Près de 1 700 mètres de dénivelé positif, à vélo puis à ski. C’est le défi givré que se sont donné 18 Haut-Alpins le samedi 1er mars. Givré, principalement au vu de la température sur le petit parking du Pont Neuf à Saint-Sauveur à 8 heures. « Le fond de l’air est frais », frissonne Agnès Andueza. Cette membre de la commission environnement du comité départemental de la fédération française des clubs alpins et de montagne (FFCAM) est à l’origine du rassemblement. Le principe est simple, à partir du point de rendez-vous, les participants rejoignent à vélo La Chalp, à Crévoux. De là, ils chaussent les peaux de phoque et grimpent jusqu’au pic de la Ratelle.
« La montagne plus lentement, sans la consommer »
Agnès Andueza, membre aussi de l’association Mountain Wilderness, s’est inspirée d’une activité organisée par l’antenne grenobloise de cette dernière. « Il s’agit d’envisager la montagne plus lentement, sans la consommer. »
Avec une employée et le président du comité départemental de la fédération, elle a organisé cette sortie qui vise autant à passer un bon moment qu’à sensibiliser. « Quand je fais du skating à Ceillac, ça sent le pot d’échappement. C’est horrible, dans les stations ça pue ! » Cette habitante de Baratier, juste à côté de Saint-Sauveur, reconnaît tout de même que l’activité du jour peut revêtir « un aspect un peu élitiste. »
Car si sur le parking, une dizaine de personnes arrivent à vélo, déjà équipées de pied en cap, les autres garent leur voiture avant d’en sortir leur bicyclette. « C’est tout le paradoxe de cette sortie, souffle Guillaume Ponchon, président du comité départemental de la FFCAM. On souhaite, sans vouloir dire de gros mots, la “décarbonation du sport”. » Le manque de transports en commun qui rendrait possible ce genre de journée sans utilisation d’un véhicule privé est pointé du doigt. « On est à la croisée des chemins, souligne le président, tout n’est pas encore connecté. »

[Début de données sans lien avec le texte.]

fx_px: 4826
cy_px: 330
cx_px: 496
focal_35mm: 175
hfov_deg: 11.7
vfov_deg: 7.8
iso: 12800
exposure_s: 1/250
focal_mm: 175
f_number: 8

Un départ à trois heures du matin à la frontale
Pas étonnant donc, de croiser parmi les cyclistes Jérémy Magnier, venu à vélo de Gap et membre de l’association Mobil’idées qui œuvre pour le développement des mobilités douces. « Je suis venu au vélo-ski car je trouve un peu embêtant de prendre sa caisse tous les matins et après se plaindre qu’il n’y a plus de neige. » Ce qui lui permet de s’accrocher à cette pratique exigeante en temps et en énergie ? « C’est ce que je ressens, le plaisir incroyable d’arriver en haut de la montagne sans utiliser la voiture. » Le départ à trois heures du matin, à la frontale, participe à cette sensation de fierté.

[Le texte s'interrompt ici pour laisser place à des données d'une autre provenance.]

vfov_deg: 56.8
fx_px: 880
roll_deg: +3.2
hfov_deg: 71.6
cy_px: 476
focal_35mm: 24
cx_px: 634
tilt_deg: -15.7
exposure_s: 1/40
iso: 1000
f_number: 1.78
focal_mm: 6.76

Mais tout le monde n’est pas aussi à l’aise. Dans le peloton, qui s’élance avec un peu de retard vers 9 heures, certains découvrent la pratique, comme Romain. « J’avais beaucoup entendu parler de cette autre approche du ski de rando. J’essaie de ne jamais prendre la bagnole tout seul pour le ski, mais j’avais aussi du mal à me lancer sur le vélo en solo. Là, c’est une initiative sympa en groupe, qui m’a permis de sauter le pas. » Un sentiment partagé par une bonne moitié des participants, qui ne se serait pas lancée en solitaire.
« On n’est pas encore capable de se débarrasser de la voiture »
« Ah pour boire une pinte à moins de dix euros à Gap, il n’y a pas 36 solutions, c’est sûr ! » La vitesse mesurée du peloton permet de discuter malgré la pente. Et si un néo-Gapençais en profite pour trouver un nouveau point de chute pour ses soirées, le sujet des mobilités douces revient souvent. « Pour le travail, je monte d’Embrun à Réallon à vélo électrique, livre Lucille. Mais on n’est pas encore capable de se débarrasser de la voiture. » Elle et son compagnon envisagent en revanche de se procurer une sorte de vélo-cargo électrique et protégé des intempéries, pour laisser leur voiture.
Après quelques pauses, le groupe atteint Crévoux, où Elsa Loury, employée de la FFCAM, attend avec un ravitaillement. « Tout le monde s’est attendu, et est arrivé quasiment en même temps, c’est top ! » Une ascension au pic de la Ratelle et une descente sur « une neige assez médiocre comme depuis le début de la saison » plus tard, les 20 participants remontent en selle. Et si l’aller a pris presque deux heures, le retour lui, n’aura duré que 45 minutes. Et heureusement pour Jeremy Magnier, contrairement à ce matin, il y a des trains dans l’après-midi pour retourner à Gap.